What you should do: Print all the data below exactly, without images.

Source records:
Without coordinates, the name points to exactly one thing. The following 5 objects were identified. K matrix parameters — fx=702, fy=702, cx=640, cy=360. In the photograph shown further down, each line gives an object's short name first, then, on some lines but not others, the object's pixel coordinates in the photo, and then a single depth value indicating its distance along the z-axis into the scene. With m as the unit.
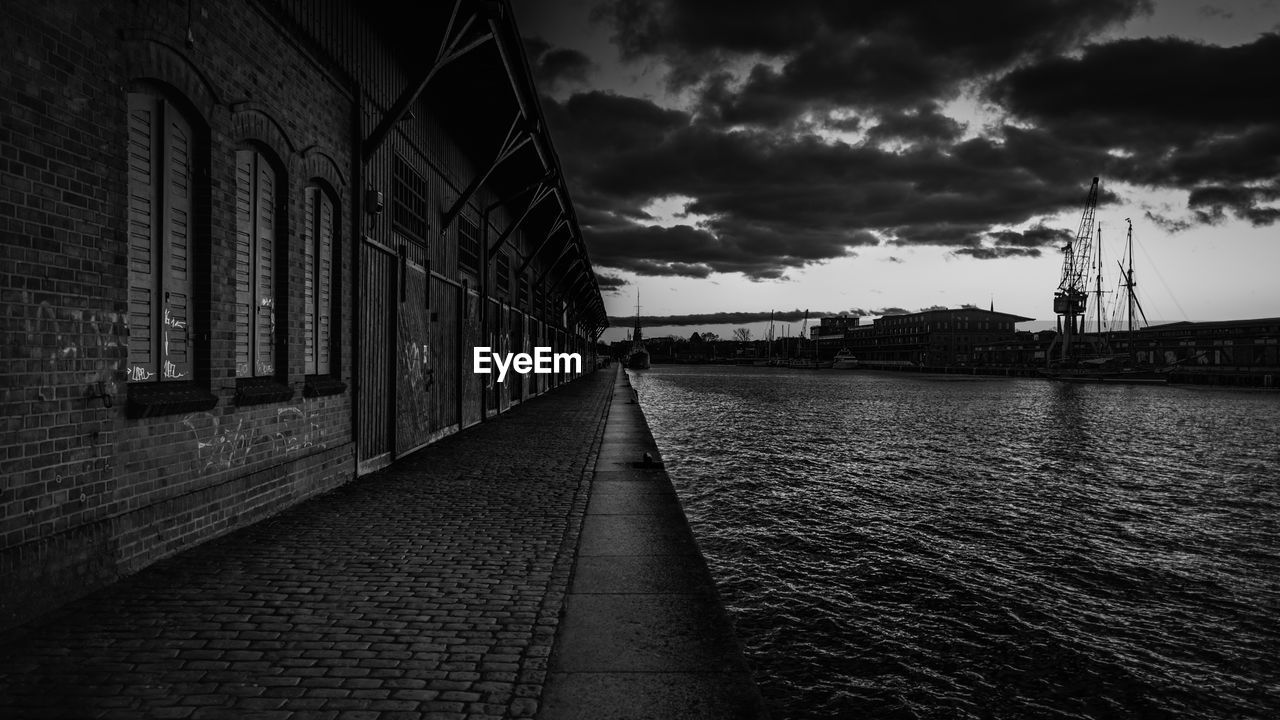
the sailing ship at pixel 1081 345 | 94.94
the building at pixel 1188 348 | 81.25
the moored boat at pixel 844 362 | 159.88
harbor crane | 109.94
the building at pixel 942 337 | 164.38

The answer:
Without coordinates, the name points to exactly one thing. The following 5 objects were identified. K matrix parameters — fx=702, fy=702, cx=640, cy=360. In the photograph shown further down, each line gives an object's short name first, then, on some lines but not others, the object's pixel coordinates in the photo, and then a single depth value indicating its distance along the z-axis into the scene. With m as the unit.
the sailing ship at pixel 1081 345 | 94.94
the building at pixel 1188 348 | 81.25
the moored boat at pixel 844 362 | 159.88
harbor crane | 109.94
the building at pixel 942 337 | 164.38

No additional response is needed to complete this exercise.